Unit 42 researchers identified two Cobalt Strike Team Server instances hosted on the internet and uncovered new profiles that are not available on public repositories. We will highlight the distinct techniques attackers use to exploit the Cobalt Strike platform and circumvent signature-based detections.

We identified Team Server instances connected to the internet that host Beacon implants and provide command-and-control (C2) functionality. We have also extracted the Malleable C2 profile configuration from the Beacon binary to help us understand the various methods used to evade conventional detections.

The operators of the Cobalt Strike Team Servers attempted to conceal their C2 infrastructure behind benign and well-known services to evade detection. We have also found Team Server C2 infrastructure hosted on well-known public cloud infrastructure providers. The operators also deployed new Malleable C2 profiles. Threat and red team actors create new profiles to deceive security controls, bypass security measures and avoid detection. These tactics involve modifying HTTP URLs, header parameters and host headers with harmless and widely recognized domains.

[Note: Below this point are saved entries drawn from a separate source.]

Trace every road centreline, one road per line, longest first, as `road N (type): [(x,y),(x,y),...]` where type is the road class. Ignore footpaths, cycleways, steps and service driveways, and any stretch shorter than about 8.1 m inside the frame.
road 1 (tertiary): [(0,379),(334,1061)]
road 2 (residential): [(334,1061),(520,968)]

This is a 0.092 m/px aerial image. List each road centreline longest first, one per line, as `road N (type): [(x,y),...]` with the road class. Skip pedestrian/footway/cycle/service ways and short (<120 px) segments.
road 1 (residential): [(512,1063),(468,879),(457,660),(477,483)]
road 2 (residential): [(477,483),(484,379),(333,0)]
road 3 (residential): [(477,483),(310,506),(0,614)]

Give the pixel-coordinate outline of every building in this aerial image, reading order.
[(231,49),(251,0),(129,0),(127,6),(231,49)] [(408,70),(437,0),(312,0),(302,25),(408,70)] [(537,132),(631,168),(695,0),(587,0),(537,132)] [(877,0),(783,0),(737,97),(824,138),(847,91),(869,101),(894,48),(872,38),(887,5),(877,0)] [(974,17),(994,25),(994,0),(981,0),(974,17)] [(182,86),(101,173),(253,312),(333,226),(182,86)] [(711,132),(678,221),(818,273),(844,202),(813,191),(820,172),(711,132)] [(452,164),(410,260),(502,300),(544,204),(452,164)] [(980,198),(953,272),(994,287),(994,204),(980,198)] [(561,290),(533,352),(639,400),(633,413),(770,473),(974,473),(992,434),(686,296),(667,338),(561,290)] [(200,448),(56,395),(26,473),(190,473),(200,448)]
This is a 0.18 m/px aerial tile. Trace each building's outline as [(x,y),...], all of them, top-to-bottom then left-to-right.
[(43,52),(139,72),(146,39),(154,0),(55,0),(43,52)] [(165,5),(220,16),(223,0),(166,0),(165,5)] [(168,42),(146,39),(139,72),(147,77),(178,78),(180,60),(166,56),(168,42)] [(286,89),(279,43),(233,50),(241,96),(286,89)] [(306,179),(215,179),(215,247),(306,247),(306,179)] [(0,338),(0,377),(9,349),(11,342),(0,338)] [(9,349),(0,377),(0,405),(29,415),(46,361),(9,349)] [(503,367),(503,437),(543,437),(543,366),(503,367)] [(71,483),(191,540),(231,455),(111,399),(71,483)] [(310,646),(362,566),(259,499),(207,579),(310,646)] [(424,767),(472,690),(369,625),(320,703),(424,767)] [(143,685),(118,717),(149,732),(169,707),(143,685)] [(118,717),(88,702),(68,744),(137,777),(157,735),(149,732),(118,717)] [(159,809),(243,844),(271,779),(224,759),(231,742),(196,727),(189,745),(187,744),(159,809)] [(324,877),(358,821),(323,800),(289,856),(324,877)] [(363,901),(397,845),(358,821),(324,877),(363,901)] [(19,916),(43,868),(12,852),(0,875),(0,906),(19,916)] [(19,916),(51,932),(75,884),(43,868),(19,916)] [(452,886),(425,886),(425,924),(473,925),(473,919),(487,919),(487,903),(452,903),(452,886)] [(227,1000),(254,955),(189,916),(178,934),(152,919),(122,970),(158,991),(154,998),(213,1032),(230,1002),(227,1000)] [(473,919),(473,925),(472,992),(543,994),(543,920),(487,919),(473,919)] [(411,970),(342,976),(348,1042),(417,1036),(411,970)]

Palo Alto Networks customers receive protections and mitigations for Cobalt Strike Beacon and Team Server C2 communication in the following ways:

• The Next-Generation Firewall (NGFW) with an Advanced Threat Prevention subscription can identify and block Cobalt Strike HTTP C2 requests generated by custom profiles and block Cobalt Strike HTTP C2 requests and responses that are masked with the Base64-encoding settings of the default profile (signatures 86445 and 86446).
• WildFire and Cortex XDR can identify and block Cobalt Strike Beacon binaries, and XDR will report related exploitation attempts.
• Cortex XSOAR response pack and playbook can automate the mitigation process.
• Malicious URLs and IPs have been added to Advanced URL Filtering.

Related Unit 42 Topics	Cobalt Strike, Cloud

Table of Contents

Case Analysis
Case 1: Brand New Profile
Case 2: Hiding Behind Known Good Services
Case 2.1: Host with Benign/Famous Domain to Evade Security Detection
Beacon Information
Case 2.2: Destination IP Used from Public Cloud to Evade Security Detection
Beacon Information
Conclusion
Indicators of Compromise
CS Beacon Samples
CS Team Server IP Addresses
Additional Resources

Case Analysis

Cobalt Strike is a highly effective platform used by professionals to simulate threats in enterprise network environments. Its primary objective is to establish a secure and undetectable communication channel between Beacon implants and the Team Server. With the use of Malleable C2, Cobalt Strike operators can easily create highly flexible and evasive network profiles, generating different C2 traffic with ease.

Unit 42 researchers have discovered two distinct tactics used by threat or red team actors to evade detections from current security controls. By examining these cases, we can better understand the techniques these people use to carry out harmful actions without raising any security alerts.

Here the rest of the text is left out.